At the convent in Moulins, nuns helped the teenage Gabrielle secure a job as seamstress. Charmed by the allures of city life, at the age of 17, Gabrielle left her seamstress job to pursue a career as a cabaret singer. She adopted the name of "Coco," feeling it had all the persona of a "cabaret
singer." Though a charming young lady, Coco Chanel was no Edith Piaf.
Penniless and very near destitute, Coco had a chance encounter with Etienne Balsan, a wealthy married French playboy, who would later finance Chanel's move to Paris and the opening of her first hat business. Later Chanel became a love interest of Blasan's friend, Arthur Capel. Capel was said to have been the love of the
designer's life. It would be Capel who would finance Chanel's expansion from hats to clothing and would help extend her commercial fashion-line from Paris to the affluent coastal resorts of Deauville and Biarritz.
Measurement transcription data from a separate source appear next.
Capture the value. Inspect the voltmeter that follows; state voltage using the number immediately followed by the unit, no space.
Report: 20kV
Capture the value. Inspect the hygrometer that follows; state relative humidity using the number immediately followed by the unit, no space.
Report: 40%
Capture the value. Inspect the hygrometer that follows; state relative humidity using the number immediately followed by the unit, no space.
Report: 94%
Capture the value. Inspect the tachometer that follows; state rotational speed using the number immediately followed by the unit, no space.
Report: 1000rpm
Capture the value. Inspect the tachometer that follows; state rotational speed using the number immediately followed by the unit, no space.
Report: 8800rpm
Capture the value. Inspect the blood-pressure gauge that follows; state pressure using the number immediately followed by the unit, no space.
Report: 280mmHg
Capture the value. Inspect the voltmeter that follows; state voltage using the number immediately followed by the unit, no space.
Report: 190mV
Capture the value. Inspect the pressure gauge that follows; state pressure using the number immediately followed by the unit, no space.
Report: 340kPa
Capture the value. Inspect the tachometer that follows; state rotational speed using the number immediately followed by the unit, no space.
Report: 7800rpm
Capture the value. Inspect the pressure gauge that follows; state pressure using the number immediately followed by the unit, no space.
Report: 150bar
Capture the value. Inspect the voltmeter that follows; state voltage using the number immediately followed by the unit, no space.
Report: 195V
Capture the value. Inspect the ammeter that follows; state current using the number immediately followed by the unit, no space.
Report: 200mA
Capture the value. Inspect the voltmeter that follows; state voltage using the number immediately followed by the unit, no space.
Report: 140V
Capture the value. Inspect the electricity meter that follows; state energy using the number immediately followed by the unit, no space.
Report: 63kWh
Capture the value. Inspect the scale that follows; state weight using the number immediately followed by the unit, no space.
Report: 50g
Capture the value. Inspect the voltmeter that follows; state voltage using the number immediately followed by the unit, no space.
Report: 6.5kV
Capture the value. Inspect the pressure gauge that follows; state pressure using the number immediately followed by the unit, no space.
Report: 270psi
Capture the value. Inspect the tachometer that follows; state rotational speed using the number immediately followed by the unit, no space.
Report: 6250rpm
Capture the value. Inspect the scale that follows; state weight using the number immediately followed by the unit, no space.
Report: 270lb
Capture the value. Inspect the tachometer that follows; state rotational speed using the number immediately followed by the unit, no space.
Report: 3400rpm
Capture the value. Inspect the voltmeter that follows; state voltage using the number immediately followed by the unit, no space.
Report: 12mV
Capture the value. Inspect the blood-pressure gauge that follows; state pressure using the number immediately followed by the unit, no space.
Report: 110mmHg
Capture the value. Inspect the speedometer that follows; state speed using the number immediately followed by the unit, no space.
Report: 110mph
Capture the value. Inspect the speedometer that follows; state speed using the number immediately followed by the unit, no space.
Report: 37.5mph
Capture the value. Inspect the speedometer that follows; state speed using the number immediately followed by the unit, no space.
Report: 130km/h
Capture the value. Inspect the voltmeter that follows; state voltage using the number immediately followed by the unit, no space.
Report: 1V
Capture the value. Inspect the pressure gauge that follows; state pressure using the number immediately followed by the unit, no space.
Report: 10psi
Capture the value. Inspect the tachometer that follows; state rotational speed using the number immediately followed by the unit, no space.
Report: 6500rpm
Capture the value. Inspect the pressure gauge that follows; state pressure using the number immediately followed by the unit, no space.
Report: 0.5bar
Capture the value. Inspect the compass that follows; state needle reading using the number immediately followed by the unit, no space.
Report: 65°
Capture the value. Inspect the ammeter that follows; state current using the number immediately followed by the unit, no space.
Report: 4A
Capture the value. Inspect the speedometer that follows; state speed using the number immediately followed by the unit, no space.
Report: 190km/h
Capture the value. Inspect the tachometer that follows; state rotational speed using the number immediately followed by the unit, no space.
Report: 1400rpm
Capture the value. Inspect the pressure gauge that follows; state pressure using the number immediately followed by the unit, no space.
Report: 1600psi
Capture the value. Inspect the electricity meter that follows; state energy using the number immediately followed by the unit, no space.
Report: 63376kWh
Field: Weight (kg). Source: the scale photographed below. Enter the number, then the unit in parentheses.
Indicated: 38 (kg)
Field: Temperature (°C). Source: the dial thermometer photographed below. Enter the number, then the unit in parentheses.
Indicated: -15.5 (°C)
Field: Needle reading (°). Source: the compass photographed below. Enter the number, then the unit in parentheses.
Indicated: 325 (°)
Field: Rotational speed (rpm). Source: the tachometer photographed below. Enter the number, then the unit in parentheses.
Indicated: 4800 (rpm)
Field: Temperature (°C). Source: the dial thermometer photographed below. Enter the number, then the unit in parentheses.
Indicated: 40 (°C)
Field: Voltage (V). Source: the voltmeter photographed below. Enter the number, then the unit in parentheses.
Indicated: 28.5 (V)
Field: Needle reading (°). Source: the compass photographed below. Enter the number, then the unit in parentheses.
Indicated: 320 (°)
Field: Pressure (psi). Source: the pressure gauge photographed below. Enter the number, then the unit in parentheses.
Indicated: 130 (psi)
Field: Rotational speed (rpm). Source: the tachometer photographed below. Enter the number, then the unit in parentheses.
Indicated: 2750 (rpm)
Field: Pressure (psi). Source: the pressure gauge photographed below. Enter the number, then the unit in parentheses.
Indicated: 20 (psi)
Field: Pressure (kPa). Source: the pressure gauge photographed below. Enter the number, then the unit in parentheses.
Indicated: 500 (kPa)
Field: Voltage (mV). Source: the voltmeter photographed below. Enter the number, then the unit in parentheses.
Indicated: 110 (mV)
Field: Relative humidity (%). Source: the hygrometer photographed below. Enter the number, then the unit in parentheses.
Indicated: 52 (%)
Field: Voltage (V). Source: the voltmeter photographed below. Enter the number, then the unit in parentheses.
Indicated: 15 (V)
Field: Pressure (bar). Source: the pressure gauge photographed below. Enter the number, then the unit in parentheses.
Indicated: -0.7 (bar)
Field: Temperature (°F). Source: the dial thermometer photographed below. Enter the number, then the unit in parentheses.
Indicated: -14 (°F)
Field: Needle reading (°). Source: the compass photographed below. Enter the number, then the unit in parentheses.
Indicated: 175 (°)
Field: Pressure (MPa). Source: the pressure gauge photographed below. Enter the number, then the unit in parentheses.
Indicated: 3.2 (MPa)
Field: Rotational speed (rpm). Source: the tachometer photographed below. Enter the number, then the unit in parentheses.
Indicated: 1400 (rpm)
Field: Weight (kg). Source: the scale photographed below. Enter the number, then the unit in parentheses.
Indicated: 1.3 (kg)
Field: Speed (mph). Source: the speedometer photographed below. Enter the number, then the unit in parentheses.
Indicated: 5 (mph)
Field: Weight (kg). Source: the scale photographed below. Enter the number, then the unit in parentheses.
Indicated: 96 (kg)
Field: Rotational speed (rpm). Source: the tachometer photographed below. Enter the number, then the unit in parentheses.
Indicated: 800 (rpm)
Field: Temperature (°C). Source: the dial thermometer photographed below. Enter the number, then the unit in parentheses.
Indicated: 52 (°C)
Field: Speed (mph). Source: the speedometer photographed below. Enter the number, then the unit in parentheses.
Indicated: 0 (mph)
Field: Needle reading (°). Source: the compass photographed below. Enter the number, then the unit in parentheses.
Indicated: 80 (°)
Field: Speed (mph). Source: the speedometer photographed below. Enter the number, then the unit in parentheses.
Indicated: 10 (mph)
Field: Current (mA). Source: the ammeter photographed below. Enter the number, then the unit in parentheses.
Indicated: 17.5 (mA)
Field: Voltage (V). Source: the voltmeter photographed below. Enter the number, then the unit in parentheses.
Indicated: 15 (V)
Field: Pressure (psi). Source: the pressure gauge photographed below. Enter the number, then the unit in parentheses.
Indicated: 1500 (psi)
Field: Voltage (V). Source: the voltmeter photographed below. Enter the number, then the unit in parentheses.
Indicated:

Replacing the corset with comfortable and casual elegance, her fashion themes included simple suits and dresses, women's trousers, costume jewelry, perfume and textiles. Her successes were both progressive and far-reaching. In 1916, she opened an haute couture salon in Biarritz. Six years later, she introduced her, now famous, perfume to the world: Chanel No. 5, which remains a profitable product for the company to this day. She introduced her signature cardigan jacket to the fashion world in 1925 and her legendary, "little black dress" to women in 1926.
Coco Chanel died in 1971, at the age of 87 in her private quarters at the Ritz hotel.
-Greta St. James
EX Vitals
-Karl Lagerfield has been chief designer at the Chanel house of fashion since 1983.
-Chanel has over 100 boutiques world wide, more than 35 alone in Japan
-1996 sales at Chanel were reported in excess of 2 billion dollars.
-The Chanel group is controlled by the Wertheimer family through various investment holdings.